Em sessão solene, o então presidente Edson Roberto Moyses entregou à Matilde, além do martelete símbolo do clube, o ‘pin’ (broche) que a identifica agora como a nova companheira-leão, presidente da entidade. O local do encontro foi a sede da entidade, localizada na avenida Dr. Durval Nicolau, onde companheiros-leões e convidados especiais estiveram aplaudindo a nova presidente e os integrantes de sua diretoria.

MULHERES
Com relação a esta abertura, Edson Moyses, 47, agora presidente de divisão, destacou que “a mulher sempre foi o pilar da família, o pilar da História, haja vista a mãe de Jesus Cristo; então não há porque haver essa distinção de ter uma mulher à frente de um clube de serviços”. Ele lembra que essa conquista transcorreu ao longo do tempo nos outros clubes, mas que no Lions Clube Centro “foi uma luta, houve algumas oposições que foram vencidas em 2019; nós éramos o último clube que não contava com mulheres como companheiras-leão”.
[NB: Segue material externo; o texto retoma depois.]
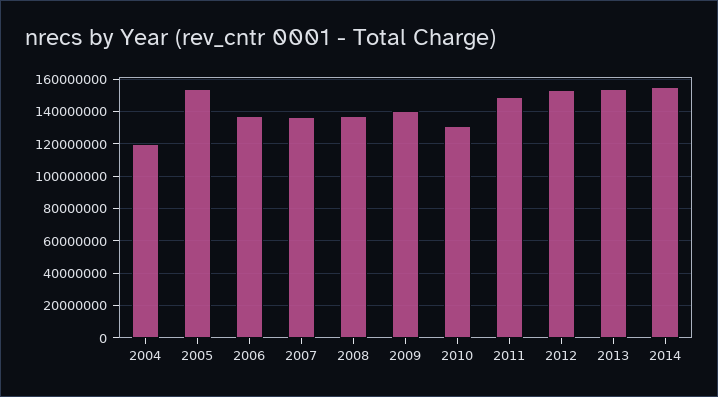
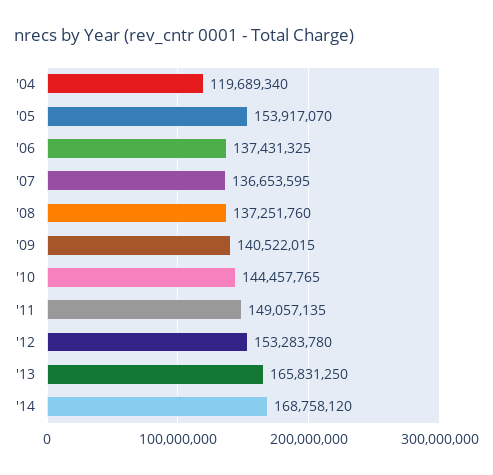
  {
    "2004": 119689340,
    "2005": 153917070,
    "2006": 137431325,
    "2007": 136653595,
    "2008": 137251760,
    "2009": 140522015,
-   "2010": 130000000,
+   "2010": 144457765,
    "2011": 149057135,
    "2012": 153283780,
-   "2013": 155000000,
+   "2013": 165831250,
-   "2014": 155000000
+   "2014": 168758120
  }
Sobre a nova gestão, Moyses tem as melhores expectativas: “Ela vai fazer a melhor presidência que o Clube já teve, porque onde tem uma mulher administrando uma casa, a casa funciona. Com a sua administração, o Clube vai agir com harmonia e com hegemonia, cumprindo com todas as metas”. Entre as metas, a continuidade do novo propósito do Clube: o Lions na rua. “Antigamente, as nossas atividades eram apenas internas, mas hoje temos de estar junto à comunidade, servindo a população; o nosso lema é: onde há um necessitado, há um leão”, afirmou.

COMPANHEIRAS
Na companhia do marido quando este veio para São João, a nova presidente registra quase 30 anos ligada ao Lions Clube Centro. “Sabe que eu nunca tive a pretensão de ser uma companheira-leão. Principalmente, porque o nosso clube tinha muita resistência em ter mulheres nessa condição”, ressaltou Matilde. Ela explica a diferença que hoje protagoniza: as chamadas ‘domadoras’ não têm voz ativa no distrito, sendo simplesmente a esposa do ‘companheiro-leão’; as companheiras-leão, por sua vez, podem atuar diretamente na diretoria, podem votar, entre outras atribuições.
A nova presidente tem pela frente uma série de desafios. Além da manutenção do propósito citado, sabe que há alguns sócios do Clube que estão um pouco afastados dessa atividade e gostaria de trazê-los de volta ao convívio. Financeiramente, também há questões a serem equilibradas, sem falar nos dois anos de pandemia de Covid-19, quando o Lions Centro estancou presteza junto à população sanjoanense. “Eu acredito que agora sendo presidente, mais mulheres chegarão a outros cargos aqui dentro, principalmente no nosso clube que tinha essa restrição”, concluiu.